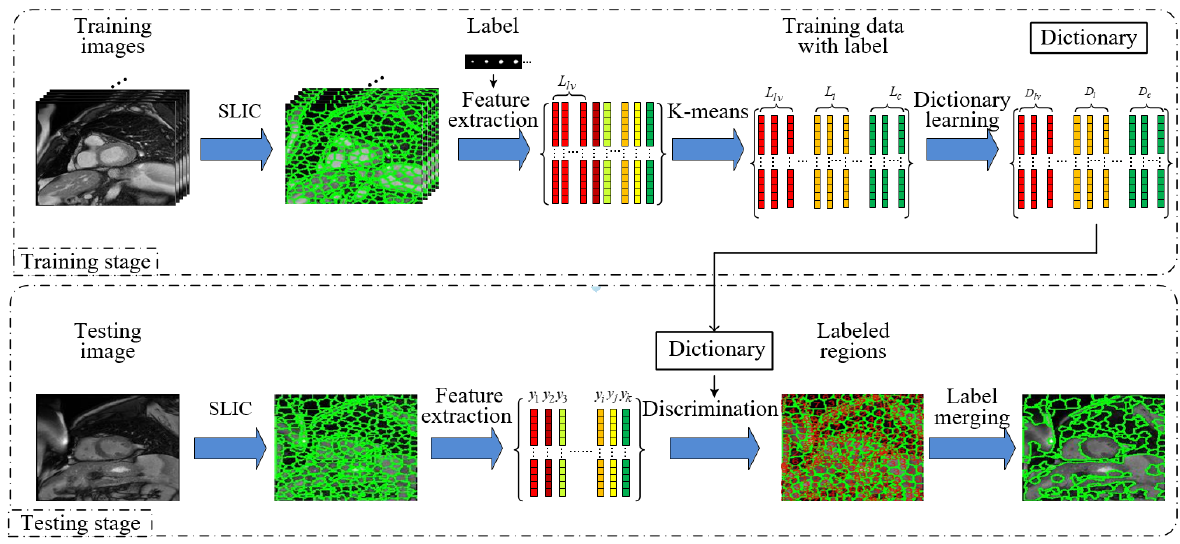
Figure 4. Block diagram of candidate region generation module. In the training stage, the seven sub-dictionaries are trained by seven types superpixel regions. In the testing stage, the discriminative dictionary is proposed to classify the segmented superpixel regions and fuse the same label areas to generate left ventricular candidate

■ ■ ■ ■

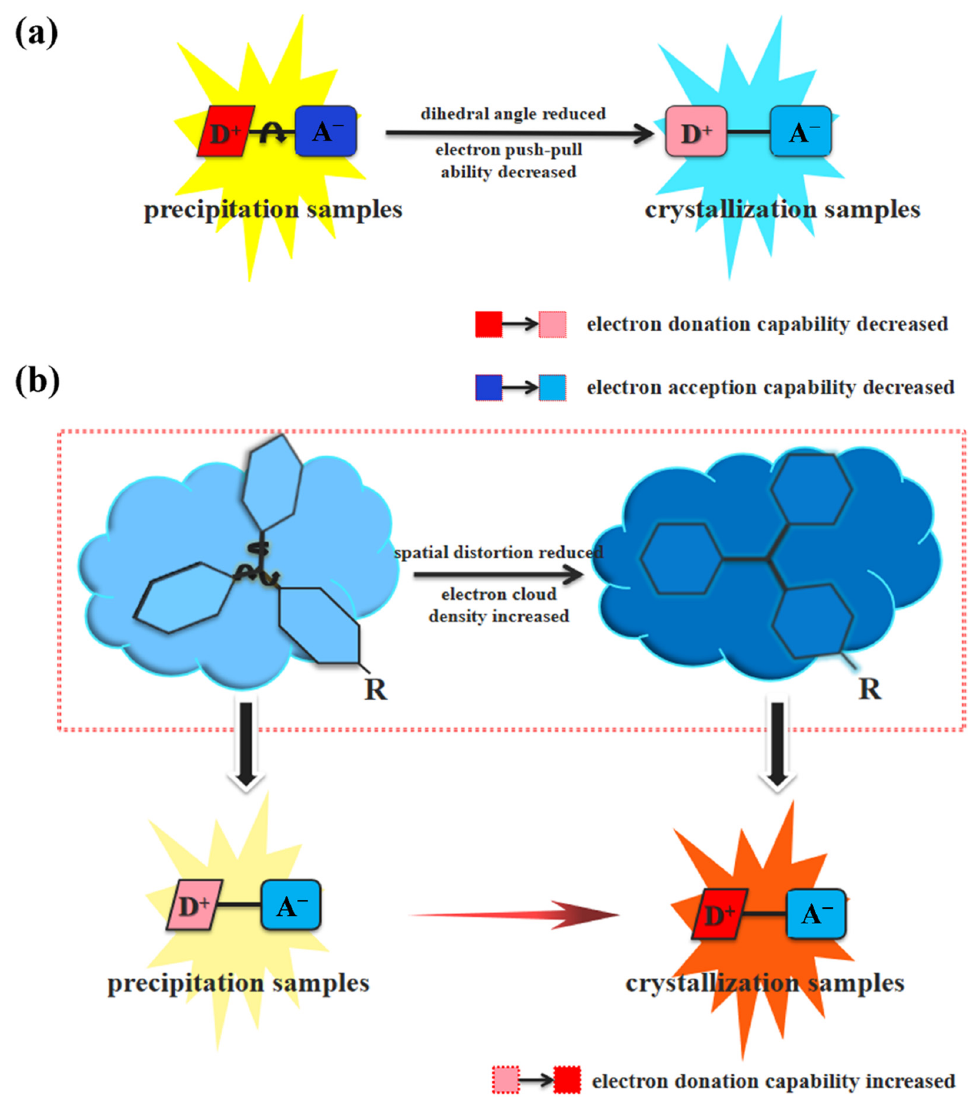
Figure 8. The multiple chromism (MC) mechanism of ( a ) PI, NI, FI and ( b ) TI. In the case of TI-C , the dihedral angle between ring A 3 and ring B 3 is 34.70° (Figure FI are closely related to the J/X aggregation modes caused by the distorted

■ ■ ■ ■

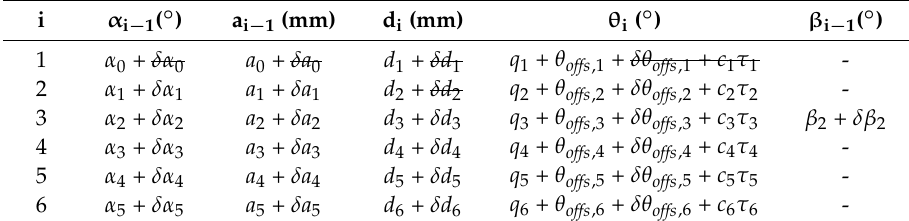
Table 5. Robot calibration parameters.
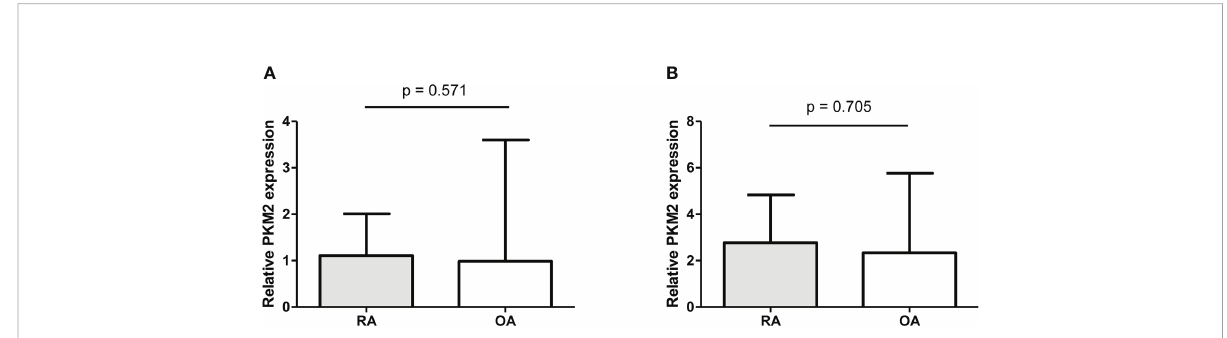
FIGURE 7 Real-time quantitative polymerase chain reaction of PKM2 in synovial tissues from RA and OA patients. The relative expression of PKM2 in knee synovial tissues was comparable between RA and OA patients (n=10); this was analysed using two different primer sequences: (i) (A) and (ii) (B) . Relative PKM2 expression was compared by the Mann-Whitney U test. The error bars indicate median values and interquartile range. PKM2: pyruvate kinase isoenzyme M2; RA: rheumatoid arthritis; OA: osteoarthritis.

■ ■ ■ ■

▶ _WHAT YOU SHOULD DO_: List all lines in the material containing the string "between".

▶ _YOUR RESPONSE_:
Figure 8. The multiple chromism (MC) mechanism of ( a ) PI, NI, FI and ( b ) TI. In the case of TI-C , the dihedral angle between ring A 3 and ring B 3 is 34.70° (Figure FI are closely related to the J/X aggregation modes caused by the distorted
FIGURE 7 Real-time quantitative polymerase chain reaction of PKM2 in synovial tissues from RA and OA patients. The relative expression of PKM2 in knee synovial tissues was comparable between RA and OA patients (n=10); this was analysed using two different primer sequences: (i) (A) and (ii) (B) . Relative PKM2 expression was compared by the Mann-Whitney U test. The error bars indicate median values and interquartile range. PKM2: pyruvate kinase isoenzyme M2; RA: rheumatoid arthritis; OA: osteoarthritis.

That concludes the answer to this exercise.